▸ ACTIVITY LIST:
A. According to the passage on spelling errors, how was the word "grammar" misspelled on the sign of the school in Omagh?
B. Reproduce the passage on spelling errors, everything from "Spelling errors are" down to "as it gets.", substituting "mortifying" for "embarrassing".

▸ EXTRACTED TEXT:

○ ○ ○ ○

Spelling errors are always embarrassing. Just how embarrassing depends upon the nature and location of that spelling mistake. A spelling mistake on a large sign is a pretty big deal. When that sign is advertising the services of a school, it's an even bigger deal. And when the word that has been incorrectly spelled is 'grammar'... well, that's about as embarrassing as it gets.
But that's precisely the mistake that an absence of effective proofreading resulted in for a Christian Brothers' school in Omagh (see picture) when the word 'grammar' was spelled 'grammer'. Oops. Not only were those responsible exposed to a little local ridicule, they were also, thanks to the wonders of social media, subjected to a fair amount of international mockery.
Every now and then, I receive an email pointing out an error in The No-Nonsense Proofreading Course eBook or, more frequently, on this very website. Mostly these mistakes are minor grammatical misdemeanours, some are a matter of opinion, but there have been a couple of humdingers. Inevitably, the authors of these missives will ask if they’ve spotted a ‘deliberate error’ I’ve buried between the covers of my eBook as a test, an Easter egg for the eagle-eyed. As a firm believer that honesty really is the best policy, I always answer along the lines of, “No, it wasn’t a deliberate mistake. My bad.”
It might seem shameful for someone promoting a proofreading course to admit to such oversights but – drum roll, please – I’m only human. And, unless there is some kind of intergalactic proofreading organisation I’ve yet to be introduced to, all proofreaders are ‘only human’.

○ ○ ○ ○

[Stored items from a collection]
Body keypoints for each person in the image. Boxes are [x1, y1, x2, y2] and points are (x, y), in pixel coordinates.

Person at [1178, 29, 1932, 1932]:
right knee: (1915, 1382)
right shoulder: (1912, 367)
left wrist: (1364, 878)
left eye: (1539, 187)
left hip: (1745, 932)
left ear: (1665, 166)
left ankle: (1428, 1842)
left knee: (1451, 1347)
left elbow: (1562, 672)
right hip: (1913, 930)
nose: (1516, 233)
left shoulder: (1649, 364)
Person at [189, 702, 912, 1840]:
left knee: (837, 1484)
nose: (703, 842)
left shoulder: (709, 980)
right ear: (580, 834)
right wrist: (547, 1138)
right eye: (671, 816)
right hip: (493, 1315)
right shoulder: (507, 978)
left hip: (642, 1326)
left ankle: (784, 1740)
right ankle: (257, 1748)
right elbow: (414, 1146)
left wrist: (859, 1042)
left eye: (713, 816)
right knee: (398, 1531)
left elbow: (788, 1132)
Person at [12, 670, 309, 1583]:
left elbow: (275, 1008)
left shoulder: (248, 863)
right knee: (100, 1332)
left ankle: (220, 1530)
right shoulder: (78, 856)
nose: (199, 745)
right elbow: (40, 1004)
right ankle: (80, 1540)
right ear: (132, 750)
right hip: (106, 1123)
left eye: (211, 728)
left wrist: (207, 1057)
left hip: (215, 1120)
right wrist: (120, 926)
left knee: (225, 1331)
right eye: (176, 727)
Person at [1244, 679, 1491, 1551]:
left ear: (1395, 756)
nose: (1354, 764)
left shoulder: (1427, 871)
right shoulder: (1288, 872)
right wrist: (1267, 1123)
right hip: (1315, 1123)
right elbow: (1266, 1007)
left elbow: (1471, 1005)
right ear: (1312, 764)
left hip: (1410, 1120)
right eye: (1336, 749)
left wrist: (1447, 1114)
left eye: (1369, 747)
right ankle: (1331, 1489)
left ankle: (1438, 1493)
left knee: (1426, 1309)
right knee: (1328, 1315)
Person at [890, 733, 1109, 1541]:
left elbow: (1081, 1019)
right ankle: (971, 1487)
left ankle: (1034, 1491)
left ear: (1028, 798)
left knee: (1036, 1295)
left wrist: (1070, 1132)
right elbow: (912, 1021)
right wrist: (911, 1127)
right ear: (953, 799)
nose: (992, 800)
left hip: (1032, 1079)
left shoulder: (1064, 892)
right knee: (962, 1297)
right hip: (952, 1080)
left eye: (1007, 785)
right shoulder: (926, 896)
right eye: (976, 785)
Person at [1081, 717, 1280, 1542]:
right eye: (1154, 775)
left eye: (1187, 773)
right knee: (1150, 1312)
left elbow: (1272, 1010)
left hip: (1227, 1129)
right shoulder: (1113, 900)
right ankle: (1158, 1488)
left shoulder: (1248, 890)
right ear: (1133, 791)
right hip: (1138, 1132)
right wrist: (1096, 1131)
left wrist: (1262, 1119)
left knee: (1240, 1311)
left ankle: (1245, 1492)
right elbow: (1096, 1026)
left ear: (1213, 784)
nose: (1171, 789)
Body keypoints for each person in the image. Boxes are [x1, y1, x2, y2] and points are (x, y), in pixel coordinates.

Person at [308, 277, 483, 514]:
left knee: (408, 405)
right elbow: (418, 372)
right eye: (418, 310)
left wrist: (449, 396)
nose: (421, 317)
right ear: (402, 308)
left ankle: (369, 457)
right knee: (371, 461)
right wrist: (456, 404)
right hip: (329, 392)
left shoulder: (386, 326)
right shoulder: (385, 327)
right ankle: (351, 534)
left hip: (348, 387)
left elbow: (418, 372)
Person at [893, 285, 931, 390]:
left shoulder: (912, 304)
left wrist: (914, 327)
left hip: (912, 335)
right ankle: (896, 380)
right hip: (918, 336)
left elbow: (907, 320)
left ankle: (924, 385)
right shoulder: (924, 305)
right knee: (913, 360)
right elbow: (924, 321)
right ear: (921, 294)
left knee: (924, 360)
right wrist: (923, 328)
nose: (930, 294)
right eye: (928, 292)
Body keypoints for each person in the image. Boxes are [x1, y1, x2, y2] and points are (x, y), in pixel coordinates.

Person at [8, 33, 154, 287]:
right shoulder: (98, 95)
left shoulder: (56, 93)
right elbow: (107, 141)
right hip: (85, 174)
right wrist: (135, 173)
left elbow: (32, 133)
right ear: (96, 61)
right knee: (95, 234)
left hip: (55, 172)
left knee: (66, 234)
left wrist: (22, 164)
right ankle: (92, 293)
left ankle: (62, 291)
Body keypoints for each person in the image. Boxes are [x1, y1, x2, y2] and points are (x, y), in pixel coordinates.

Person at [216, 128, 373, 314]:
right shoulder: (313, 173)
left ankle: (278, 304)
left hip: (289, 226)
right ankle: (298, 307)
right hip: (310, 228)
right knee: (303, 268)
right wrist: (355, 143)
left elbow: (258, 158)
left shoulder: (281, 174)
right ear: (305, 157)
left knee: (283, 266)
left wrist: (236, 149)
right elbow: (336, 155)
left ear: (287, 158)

○ ○ ○ ○

▸ ACTIVITY ANSWERS:
A. It was spelled "grammer".

B.
Spelling errors are always mortifying. Just how mortifying depends upon the nature and location of that spelling mistake. A spelling mistake on a large sign is a pretty big deal. When that sign is advertising the services of a school, it's an even bigger deal. And when the word that has been incorrectly spelled is 'grammar'... well, that's about as mortifying as it gets.